Answer:
Part a: If the list contains n elements (where n is odd) the middle term is at index (n-1)/2 and the number of comparisons are (n+1)/2.
Part b: If the list contains n elements (where n is even) the middle terms are at index (n-2)/2 & n/2 and the number of comparisons are (n+2)/2.
Part c: The average number of comparisons for a list bearing n elements is 2n+3/4 comparisons.
Explanation:
Suppose the list is such that the starting index is 0.
Part a
If list has 15 elements, the middle item would be given at 7th index i.e.
there are 7 indices(0,1,2,3,4,5,6) below it and 7 indices(8,9,10,11,12,13,14) above it. It will have to run 8 comparisons to find the middle term.
If list has 17 elements, the middle item would be given at 8th index i.e.
there are 8 indices(0,1,2,3,4,5,6,7) below it and 8 indices(9,10,11,12,13,14,15,16) above it.It will have to run 9 comparisons to find the middle term.
If list has 21 elements, the middle item would be given at 10th index i.e.
there are 10 indices (0,1,2,3,4,5,6,7,8,9) below it and 10 indices (11,12,13,14,15,16,17,18,19,20) above it.It will have to run 11 comparisons to find the middle term.
Now this indicates that if the list contains n elements (where n is odd) the middle term is at index (n-1)/2 and the number of comparisons are (n+1)/2.
Part b
If list has 16 elements, there are two middle terms as one at would be at 7th index and the one at 8th index .There are 7 indices(0,1,2,3,4,5,6) below it and 7 indices(9,10,11,12,13,14,15) above it. It will have to run 9 comparisons to find the middle terms.

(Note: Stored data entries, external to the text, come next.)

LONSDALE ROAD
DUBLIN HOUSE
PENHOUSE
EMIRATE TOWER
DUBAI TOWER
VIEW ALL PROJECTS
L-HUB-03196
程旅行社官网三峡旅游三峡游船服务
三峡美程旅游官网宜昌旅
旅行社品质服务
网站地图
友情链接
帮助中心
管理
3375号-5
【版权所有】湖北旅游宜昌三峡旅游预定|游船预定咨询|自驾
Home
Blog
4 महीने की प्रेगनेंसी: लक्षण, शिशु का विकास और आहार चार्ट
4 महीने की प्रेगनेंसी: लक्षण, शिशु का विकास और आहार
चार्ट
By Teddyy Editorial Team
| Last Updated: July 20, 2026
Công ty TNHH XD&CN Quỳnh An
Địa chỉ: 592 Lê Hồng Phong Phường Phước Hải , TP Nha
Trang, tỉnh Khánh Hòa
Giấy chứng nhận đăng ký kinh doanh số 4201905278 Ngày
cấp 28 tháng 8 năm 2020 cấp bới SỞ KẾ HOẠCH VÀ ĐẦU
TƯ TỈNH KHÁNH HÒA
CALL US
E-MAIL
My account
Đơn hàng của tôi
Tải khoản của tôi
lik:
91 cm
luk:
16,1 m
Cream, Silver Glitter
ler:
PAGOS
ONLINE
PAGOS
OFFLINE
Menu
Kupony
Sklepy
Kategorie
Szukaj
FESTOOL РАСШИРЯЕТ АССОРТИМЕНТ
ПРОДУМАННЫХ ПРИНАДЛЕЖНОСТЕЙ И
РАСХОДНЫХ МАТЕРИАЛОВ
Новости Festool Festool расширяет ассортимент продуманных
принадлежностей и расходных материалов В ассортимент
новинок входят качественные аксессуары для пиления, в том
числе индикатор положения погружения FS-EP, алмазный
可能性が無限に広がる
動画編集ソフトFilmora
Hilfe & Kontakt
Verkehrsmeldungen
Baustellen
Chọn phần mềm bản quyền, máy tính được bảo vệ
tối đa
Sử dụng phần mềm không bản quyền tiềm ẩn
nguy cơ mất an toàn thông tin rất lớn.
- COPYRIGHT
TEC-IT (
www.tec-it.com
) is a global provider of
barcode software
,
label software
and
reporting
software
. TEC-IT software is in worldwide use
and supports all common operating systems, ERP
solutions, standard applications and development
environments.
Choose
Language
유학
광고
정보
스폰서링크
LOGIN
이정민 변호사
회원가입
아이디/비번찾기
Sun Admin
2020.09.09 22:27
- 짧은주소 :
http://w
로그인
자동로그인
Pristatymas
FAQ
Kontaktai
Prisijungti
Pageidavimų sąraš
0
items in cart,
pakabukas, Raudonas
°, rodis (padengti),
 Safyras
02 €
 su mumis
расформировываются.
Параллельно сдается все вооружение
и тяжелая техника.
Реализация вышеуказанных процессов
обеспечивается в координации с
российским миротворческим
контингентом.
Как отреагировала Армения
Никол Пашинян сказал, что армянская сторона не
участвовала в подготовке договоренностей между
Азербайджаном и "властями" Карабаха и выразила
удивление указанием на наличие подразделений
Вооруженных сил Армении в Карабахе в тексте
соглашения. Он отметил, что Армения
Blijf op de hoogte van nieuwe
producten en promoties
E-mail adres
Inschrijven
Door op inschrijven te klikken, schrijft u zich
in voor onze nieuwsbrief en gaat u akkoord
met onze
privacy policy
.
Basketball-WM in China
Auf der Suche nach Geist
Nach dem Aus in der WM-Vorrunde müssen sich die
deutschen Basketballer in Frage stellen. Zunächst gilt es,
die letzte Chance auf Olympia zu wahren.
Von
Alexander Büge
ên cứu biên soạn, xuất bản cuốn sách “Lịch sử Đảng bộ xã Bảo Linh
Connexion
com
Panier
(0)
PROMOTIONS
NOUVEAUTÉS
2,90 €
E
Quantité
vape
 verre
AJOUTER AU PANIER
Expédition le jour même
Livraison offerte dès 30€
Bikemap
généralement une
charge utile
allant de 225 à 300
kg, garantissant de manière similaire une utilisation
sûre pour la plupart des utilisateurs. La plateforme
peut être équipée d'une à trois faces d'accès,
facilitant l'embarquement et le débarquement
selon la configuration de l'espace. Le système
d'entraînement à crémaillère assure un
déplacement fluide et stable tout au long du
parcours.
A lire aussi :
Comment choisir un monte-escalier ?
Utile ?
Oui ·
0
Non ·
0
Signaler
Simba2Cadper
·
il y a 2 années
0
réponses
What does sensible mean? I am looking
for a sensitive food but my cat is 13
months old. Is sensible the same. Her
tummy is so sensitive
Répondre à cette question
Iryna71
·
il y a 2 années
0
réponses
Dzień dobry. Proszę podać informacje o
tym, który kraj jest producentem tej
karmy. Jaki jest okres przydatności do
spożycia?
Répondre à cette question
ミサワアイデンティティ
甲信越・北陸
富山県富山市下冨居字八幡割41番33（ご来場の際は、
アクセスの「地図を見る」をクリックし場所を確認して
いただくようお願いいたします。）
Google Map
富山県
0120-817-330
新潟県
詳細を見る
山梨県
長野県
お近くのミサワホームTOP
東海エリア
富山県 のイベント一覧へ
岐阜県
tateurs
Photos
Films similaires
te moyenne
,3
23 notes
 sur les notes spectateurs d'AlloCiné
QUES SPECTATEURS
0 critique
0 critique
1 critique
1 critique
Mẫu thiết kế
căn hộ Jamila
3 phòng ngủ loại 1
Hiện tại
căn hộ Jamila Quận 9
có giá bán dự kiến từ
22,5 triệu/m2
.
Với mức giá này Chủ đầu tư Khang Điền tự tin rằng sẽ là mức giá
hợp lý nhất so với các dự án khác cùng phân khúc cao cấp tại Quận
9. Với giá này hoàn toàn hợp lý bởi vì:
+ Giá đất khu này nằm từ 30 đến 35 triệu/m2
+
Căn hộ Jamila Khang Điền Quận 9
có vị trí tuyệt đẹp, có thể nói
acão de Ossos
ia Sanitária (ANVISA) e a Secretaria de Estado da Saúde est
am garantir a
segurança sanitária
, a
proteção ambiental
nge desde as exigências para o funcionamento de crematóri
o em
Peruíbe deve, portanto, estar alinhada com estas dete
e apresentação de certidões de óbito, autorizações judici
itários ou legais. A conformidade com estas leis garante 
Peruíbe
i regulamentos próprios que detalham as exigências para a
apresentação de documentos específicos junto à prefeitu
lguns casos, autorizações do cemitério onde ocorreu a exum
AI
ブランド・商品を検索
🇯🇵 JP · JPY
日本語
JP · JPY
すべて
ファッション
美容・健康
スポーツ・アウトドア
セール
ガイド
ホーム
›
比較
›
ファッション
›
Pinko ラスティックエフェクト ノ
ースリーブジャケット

If list has 18 elements, there are two middle terms as one at would be at 8th index and the one at 9th index .There are 8 indices(0,1,2,3,4,5,6,7) below it and 8 indices(10,11,12,13,14,15,16,17) above it. It will have to run 10 comparisons to find the middle terms.
If list has 20 elements, there are two middle terms as one at would be at 9th index and the one at 10th index .There are 9 indices(0,1,2,3,4,5,6,7,8) below it and 9 indices(11,12,13,14,15,16,17,18,19) above it. It will have to run 11 comparisons to find the middle terms.
Now this indicates that if the list contains n elements (where n is even) the middle terms are at index (n-2)/2 & n/2 and the number of comparisons are (n+2)/2.
Part c
So the average number of comparisons is given as
((n+1)/2+(n+2)/2)/2=(2n+3)/4
So the average number of comparisons for a list bearing n elements is 2n+3/4 comparisons.